▶

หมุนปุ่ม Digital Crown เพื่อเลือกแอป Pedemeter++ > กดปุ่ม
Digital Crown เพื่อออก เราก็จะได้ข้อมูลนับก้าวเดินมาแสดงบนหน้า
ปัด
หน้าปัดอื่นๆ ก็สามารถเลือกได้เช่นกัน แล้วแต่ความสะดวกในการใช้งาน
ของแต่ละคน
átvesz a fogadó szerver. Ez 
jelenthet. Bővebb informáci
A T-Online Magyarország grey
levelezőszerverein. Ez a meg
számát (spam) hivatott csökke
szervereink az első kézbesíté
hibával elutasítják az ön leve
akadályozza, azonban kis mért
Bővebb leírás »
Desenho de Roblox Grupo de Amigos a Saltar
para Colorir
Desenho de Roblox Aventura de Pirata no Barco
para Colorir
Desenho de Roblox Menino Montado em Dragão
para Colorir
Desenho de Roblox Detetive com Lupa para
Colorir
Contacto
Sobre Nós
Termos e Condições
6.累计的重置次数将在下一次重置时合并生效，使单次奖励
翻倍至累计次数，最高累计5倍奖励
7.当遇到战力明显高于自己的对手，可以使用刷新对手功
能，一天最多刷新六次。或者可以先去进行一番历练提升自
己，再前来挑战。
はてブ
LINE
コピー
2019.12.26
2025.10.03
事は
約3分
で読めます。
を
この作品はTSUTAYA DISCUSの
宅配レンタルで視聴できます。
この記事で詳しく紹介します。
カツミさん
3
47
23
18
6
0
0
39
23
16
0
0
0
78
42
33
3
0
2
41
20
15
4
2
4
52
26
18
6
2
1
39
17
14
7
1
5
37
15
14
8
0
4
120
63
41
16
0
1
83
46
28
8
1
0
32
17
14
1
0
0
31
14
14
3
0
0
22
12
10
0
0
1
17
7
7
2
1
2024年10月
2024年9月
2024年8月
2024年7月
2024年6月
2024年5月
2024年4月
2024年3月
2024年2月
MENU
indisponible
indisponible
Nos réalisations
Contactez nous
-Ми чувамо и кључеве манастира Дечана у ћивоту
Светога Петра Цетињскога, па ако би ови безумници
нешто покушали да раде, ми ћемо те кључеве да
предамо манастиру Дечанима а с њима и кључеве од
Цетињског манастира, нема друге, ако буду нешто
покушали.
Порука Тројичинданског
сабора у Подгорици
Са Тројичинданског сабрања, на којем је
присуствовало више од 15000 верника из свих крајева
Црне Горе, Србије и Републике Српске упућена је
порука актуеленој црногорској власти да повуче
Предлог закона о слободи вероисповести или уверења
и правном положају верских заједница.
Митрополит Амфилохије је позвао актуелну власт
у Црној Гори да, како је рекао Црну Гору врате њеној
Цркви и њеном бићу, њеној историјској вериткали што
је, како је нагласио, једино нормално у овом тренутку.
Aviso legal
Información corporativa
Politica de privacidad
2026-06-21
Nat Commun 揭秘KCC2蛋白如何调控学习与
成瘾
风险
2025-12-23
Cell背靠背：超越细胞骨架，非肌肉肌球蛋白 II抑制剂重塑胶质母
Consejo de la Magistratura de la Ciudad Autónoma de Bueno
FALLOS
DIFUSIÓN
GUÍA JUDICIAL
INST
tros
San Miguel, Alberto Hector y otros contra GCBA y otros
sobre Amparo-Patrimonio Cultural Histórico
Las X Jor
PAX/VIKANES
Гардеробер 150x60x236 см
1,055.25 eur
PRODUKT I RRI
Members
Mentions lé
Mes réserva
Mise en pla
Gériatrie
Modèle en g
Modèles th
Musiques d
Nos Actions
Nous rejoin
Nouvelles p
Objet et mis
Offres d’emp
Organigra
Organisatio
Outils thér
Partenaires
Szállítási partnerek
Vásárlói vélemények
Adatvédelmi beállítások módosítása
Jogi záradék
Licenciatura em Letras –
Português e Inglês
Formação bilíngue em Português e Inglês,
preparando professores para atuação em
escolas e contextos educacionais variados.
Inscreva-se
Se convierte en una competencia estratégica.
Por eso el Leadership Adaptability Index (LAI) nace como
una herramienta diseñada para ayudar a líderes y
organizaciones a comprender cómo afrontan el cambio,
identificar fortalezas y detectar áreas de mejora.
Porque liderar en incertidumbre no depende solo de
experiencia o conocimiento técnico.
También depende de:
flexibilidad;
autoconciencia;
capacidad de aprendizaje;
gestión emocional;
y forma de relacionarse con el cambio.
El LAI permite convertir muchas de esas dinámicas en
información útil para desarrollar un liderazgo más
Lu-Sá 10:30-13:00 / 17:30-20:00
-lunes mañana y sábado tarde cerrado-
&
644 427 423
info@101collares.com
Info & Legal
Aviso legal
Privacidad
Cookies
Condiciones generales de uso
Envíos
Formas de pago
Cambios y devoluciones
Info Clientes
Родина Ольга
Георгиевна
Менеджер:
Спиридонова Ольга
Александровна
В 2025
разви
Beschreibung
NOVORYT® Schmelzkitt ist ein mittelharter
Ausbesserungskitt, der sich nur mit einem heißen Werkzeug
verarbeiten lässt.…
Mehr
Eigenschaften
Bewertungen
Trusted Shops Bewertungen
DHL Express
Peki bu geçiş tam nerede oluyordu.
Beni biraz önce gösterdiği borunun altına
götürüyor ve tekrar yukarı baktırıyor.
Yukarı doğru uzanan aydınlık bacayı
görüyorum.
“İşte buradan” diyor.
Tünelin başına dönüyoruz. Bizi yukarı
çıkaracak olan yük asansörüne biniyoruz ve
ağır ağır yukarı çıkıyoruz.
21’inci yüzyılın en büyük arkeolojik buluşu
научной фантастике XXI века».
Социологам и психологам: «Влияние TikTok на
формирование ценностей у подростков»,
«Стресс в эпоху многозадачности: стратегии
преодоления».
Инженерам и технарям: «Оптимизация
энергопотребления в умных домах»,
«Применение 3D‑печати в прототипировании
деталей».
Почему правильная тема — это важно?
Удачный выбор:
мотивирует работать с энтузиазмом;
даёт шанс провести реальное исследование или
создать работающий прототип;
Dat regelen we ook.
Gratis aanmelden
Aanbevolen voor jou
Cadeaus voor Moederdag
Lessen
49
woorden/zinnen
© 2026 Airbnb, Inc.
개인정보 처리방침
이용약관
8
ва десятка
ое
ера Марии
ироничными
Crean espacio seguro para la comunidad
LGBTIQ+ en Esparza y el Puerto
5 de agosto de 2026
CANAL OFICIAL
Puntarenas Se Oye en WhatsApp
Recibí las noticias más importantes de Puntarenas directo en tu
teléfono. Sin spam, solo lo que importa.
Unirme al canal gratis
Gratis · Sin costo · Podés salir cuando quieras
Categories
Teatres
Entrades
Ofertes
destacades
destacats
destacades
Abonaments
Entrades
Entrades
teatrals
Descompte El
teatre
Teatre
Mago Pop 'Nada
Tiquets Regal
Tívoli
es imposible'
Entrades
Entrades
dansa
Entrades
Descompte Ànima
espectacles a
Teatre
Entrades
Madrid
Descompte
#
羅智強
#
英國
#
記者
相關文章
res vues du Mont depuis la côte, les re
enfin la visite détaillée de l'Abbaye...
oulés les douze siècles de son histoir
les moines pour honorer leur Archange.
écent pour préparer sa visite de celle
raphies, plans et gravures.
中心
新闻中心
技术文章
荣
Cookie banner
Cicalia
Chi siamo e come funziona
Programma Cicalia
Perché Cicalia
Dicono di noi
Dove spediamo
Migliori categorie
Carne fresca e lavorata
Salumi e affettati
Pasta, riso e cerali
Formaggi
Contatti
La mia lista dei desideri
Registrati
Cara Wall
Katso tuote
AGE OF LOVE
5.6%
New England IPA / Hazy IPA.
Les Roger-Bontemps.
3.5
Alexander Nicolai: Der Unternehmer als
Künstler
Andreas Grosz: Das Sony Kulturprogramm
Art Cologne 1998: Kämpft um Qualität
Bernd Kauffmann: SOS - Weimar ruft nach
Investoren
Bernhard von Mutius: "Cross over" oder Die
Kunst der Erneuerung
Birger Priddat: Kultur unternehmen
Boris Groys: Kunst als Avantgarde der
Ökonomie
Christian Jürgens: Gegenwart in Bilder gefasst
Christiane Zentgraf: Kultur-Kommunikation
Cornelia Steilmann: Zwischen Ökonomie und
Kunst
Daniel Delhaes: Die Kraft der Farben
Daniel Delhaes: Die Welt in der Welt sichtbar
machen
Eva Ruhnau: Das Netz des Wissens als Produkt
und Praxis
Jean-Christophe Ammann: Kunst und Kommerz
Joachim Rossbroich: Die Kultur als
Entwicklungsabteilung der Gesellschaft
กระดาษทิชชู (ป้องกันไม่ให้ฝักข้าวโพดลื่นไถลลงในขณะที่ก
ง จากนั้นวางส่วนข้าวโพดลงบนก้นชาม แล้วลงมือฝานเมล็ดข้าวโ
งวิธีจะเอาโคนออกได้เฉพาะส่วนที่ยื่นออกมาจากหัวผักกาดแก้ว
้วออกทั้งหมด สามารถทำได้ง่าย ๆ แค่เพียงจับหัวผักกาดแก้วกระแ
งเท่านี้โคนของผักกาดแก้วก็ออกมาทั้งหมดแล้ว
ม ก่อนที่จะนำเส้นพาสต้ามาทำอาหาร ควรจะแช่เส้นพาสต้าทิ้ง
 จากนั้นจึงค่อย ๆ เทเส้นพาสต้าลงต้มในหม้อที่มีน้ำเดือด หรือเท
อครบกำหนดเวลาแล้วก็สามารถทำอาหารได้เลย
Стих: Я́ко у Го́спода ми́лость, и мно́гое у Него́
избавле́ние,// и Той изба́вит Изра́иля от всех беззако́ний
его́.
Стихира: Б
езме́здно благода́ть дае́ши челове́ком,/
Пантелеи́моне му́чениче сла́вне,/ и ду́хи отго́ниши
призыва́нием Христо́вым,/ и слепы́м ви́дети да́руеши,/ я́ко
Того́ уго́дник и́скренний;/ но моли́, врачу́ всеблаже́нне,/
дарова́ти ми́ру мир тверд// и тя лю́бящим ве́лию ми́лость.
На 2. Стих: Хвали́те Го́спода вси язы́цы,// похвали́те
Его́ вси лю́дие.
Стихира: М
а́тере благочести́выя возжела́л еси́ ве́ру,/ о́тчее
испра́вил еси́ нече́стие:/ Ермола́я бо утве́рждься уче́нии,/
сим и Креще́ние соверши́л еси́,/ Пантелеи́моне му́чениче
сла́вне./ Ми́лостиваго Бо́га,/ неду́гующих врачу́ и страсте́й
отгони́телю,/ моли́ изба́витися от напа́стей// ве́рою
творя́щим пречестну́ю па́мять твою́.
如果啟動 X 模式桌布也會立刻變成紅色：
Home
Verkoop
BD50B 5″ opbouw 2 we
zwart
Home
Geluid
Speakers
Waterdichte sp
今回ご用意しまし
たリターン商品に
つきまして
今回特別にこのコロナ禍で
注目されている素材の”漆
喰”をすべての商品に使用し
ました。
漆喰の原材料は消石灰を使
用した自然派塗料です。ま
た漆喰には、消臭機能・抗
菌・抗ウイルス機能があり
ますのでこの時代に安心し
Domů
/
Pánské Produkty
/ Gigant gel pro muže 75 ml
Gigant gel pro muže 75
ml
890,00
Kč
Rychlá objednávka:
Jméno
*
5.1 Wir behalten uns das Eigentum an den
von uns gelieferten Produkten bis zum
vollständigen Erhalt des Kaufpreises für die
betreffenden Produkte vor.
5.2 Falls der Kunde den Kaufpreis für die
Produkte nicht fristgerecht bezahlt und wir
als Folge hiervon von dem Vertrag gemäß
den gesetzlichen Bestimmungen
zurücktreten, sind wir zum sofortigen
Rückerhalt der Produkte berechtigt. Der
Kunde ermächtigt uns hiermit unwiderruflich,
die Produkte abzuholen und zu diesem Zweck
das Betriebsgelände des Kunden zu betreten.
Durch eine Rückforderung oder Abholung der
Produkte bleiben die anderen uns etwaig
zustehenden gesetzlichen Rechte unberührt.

◀

Only the number is needed: count the lines of the material that include "изба".

2